Improving the time-machine: estimating date of birth of grade II gliomas
Version of Record online: 14 DEC 2011
© 2011 Blackwell Publishing Ltd
Volume 45, Issue 1, pages 76–90, February 2012
How to Cite
Gerin, C., Pallud, J., Grammaticos, B., Mandonnet, E., Deroulers, C., Varlet, P., Capelle, L., Taillandier, L., Bauchet, L., Duffau, H. and Badoual, M. (2012), Improving the time-machine: estimating date of birth of grade II gliomas. Cell Proliferation, 45: 76–90. doi: 10.1111/j.1365-2184.2011.00790.x
- Issue online: 27 DEC 2011
- Version of Record online: 14 DEC 2011
- Received 16 June 2011; revision accepted 4 September 2011
Objectives: Here we present a model aiming to provide an estimate of time from tumour genesis, for grade II gliomas. The model is based on a differential equation describing the diffusion–proliferation process. We have applied our model to situations where tumour diameter was shown to increase linearly with time, with characteristic diametric velocity.

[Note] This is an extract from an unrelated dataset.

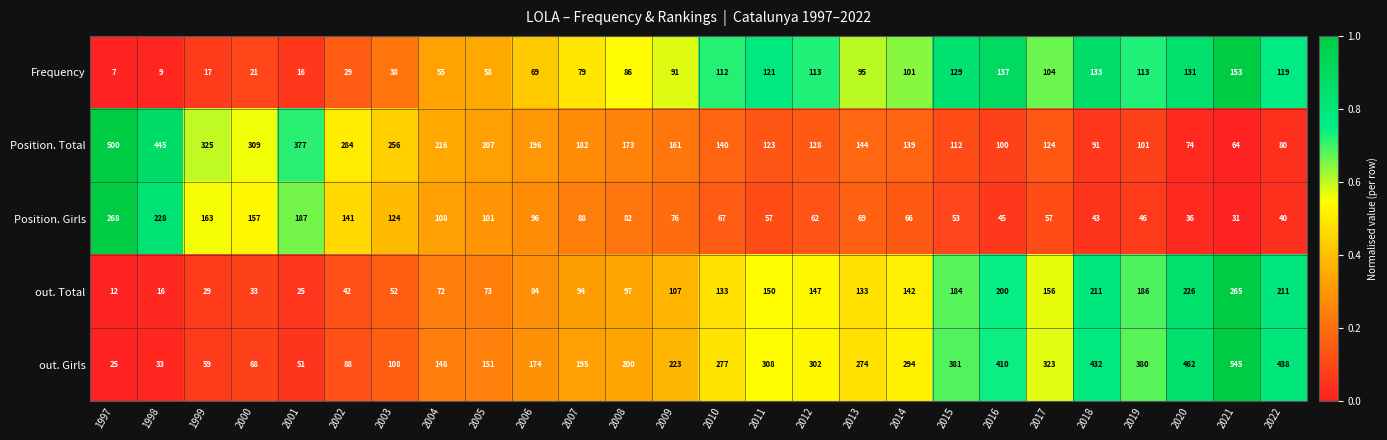

Count the number of data series in this chart.

5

Materials and methods: We have performed numerical simulations to analyse data, on patients with grade II gliomas and to extract information concerning time of tumour biological onset, as well as radiology and distribution of model parameters.
Results and conclusions: We show that the estimate of tumour onset obtained from extrapolation using a constant velocity assumption, always underestimates biological tumour age, and that the correction one should add to this estimate is given roughly by 20/v (year), where v is the diametric velocity of expansion of the tumour (expressed in mm/year). Within the assumptions of the model, we have identified two types of tumour: the first corresponds to very slowly growing tumours that appear during adolescence, and the second type corresponds to slowly growing tumours that appear later, during early adulthood. That all these tumours become detectable around a mean patient age of 30 years could be interesting for formulation of strategies for early detection of tumours.